When the family friend who runs the thrift shop is murdered, her body is found by volunteer Kathryn Petite—who is Hilda Woodruff's secret daughter, placed for adoption when Hilda was a teenager. Hilda refuses to meet this specter from her past, so Kathryn is volunteering at the thrift shop in an attempt to get close to her birth family. Sonya investigates the murder, annoying the charming NYPD detective assigned to the case. But although Sonya's connection to the family lets her understand clues others miss, she is unable to prevent another murder.
In the end, Sonya's nose for news ferrets out the Woodruff family's darkest secrets…and the identity if the killer in their midst.
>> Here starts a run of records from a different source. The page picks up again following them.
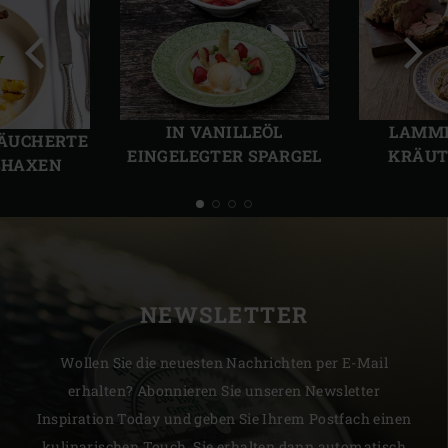
Vorherige
Näch
Folie
Folie
IN VANILLEÖL
LAMMK
RÄUCHERTE
EINGELEGTER SPARGEL
KRÄUT
SHAXEN
NEWSLETTER
Wollen Sie die neuesten Nachrichten per E-Mail
erhalten? Abonnieren Sie unseren Newsletter
Inspiration Today und geben Sie Ihrem Postfach einen
kulinarischen Touch. Sie erhalten dann automatisch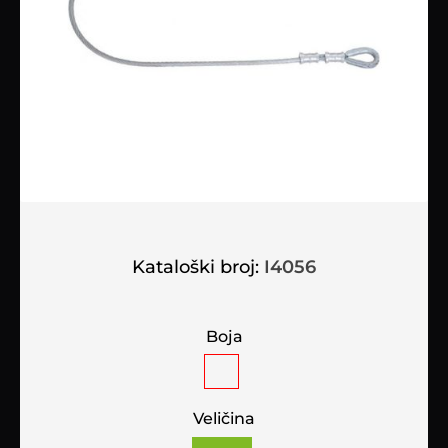
Kataloški broj:
I4056
Boja
Veličina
At the Publisher's request, this title is being sold without Digital Rights Management Software (DRM) applied.
PUBLISHERS WEEKLY
The third novel to feature television producer and accidental sleuth Sonya Iverson (who appeared last in 2006's Shooting Script) promises A-list celebrity scandal and style, but delivers only graying socialites and secondhand couture. Sonya is assigned to cover the 40th anniversary of Woody's, a high-end thrift store, for The Donna Fuller Show. Opened in the 1950s by Anthea Woodruff, wife of New York publishing magnate James Woodruff, the store is now run by her three daughters Hilda, Julia and Ellin, and doting confidante Gussie Ford. The fluff piece unfolds into a hard news lead when Gussie turns up murdered in the shop days before the anniversary gala. Sonya probes into the dirty little secrets of the Woodruff family while arrogance, addiction and treachery come into full view. Klensch's prose lacks the brio to invigorate the trite controversy at the heart of the novel. Her celebrity characters are too thinly drawn, their motives too obviously vapid, and so the novel leaves unanswered that first question of every good news story: why do we care?